45 in binary is 101101, so you need at least 6 bits to represent 45 characters.
8 bits if unsigned, 9 bits if signed
how many bits are needed to represent decimal values ranging from 0 to 12,500?
5
log2 200 = ln 200 ÷ ln 2 = 7.6... → need 8 bits. If a signed number is being stored, then 9 bits would be needed as one would be needed to indicate the sign of the number.
1200
23 can be represented in binary as 10111 and would therefore require 5 bits to represent.
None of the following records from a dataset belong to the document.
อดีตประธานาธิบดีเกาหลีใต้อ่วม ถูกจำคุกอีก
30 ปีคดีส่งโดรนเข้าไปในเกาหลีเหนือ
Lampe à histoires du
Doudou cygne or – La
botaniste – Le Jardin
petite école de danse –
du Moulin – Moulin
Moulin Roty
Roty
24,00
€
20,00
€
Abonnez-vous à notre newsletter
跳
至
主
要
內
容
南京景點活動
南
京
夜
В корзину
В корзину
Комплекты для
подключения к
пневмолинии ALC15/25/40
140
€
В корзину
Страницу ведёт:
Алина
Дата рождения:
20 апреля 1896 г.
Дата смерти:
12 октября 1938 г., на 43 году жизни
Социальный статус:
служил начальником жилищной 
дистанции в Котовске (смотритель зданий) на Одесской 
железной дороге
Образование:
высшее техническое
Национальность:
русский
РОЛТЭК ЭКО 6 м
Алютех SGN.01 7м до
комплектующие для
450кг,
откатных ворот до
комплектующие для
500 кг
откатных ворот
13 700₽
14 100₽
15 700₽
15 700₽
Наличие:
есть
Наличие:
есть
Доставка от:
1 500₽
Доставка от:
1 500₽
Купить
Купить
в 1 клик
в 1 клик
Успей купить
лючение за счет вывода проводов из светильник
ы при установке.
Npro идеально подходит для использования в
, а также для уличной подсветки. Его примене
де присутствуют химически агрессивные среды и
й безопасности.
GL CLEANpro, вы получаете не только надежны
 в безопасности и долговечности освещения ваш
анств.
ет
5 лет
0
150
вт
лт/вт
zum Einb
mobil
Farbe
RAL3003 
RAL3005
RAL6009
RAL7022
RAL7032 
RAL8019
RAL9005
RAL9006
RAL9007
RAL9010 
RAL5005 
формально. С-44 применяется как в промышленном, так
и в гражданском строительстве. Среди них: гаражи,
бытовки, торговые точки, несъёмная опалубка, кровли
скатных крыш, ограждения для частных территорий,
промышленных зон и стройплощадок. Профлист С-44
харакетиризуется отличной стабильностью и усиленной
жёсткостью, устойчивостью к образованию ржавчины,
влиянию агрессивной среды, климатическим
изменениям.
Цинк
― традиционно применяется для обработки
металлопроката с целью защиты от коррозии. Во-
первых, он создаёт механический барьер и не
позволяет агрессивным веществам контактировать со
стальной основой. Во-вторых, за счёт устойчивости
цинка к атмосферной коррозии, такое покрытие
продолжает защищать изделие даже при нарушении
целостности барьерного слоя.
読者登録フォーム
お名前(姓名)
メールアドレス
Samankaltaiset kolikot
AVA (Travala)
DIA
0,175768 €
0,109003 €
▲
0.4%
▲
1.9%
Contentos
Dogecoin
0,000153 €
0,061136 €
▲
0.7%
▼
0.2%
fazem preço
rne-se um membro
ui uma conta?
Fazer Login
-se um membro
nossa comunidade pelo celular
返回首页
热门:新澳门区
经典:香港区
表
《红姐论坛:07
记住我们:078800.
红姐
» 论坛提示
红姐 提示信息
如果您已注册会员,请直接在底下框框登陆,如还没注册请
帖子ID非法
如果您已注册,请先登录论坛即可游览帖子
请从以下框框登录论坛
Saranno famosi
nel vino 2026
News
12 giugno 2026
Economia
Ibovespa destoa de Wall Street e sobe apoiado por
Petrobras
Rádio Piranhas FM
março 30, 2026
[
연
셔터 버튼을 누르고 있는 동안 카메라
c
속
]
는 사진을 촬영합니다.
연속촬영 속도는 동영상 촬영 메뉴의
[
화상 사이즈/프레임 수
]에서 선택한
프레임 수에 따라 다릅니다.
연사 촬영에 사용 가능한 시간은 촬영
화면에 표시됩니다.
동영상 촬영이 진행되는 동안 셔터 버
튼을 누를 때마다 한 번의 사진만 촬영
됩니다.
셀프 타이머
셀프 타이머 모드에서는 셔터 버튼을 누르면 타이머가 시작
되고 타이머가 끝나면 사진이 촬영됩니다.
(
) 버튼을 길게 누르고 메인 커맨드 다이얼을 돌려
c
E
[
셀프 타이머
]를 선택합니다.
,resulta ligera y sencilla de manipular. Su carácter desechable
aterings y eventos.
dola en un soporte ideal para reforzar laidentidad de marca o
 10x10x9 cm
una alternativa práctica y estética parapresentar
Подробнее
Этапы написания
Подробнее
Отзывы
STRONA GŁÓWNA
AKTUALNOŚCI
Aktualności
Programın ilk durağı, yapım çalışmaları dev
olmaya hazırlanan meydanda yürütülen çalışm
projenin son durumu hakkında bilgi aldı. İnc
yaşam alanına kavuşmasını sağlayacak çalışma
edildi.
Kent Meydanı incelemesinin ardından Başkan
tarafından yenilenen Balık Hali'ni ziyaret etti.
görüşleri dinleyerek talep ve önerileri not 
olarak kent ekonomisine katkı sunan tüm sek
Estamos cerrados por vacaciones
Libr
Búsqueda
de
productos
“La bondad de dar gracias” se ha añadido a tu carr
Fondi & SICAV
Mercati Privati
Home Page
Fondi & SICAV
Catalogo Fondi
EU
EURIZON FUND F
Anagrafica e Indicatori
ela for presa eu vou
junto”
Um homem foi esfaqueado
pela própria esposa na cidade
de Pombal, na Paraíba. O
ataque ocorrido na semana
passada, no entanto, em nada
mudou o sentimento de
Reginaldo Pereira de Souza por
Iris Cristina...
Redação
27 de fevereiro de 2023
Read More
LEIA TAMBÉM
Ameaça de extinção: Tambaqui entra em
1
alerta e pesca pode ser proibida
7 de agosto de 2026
18 in binary is 10010 Since 18 can't be written in term of 2 to the power x, the number of bits needed is 5. The answer is 5
4.1 bit for 2,2 bits for 4,3 bits for 8,4 bits for 16.
Packing a lot of meaning into a small space
In theory, 3 bits are enough to represent up to 8 (23) combinations.In theory, 3 bits are enough to represent up to 8 (23) combinations.In theory, 3 bits are enough to represent up to 8 (23) combinations.In theory, 3 bits are enough to represent up to 8 (23) combinations.
17 bits would allow a value up to 131071.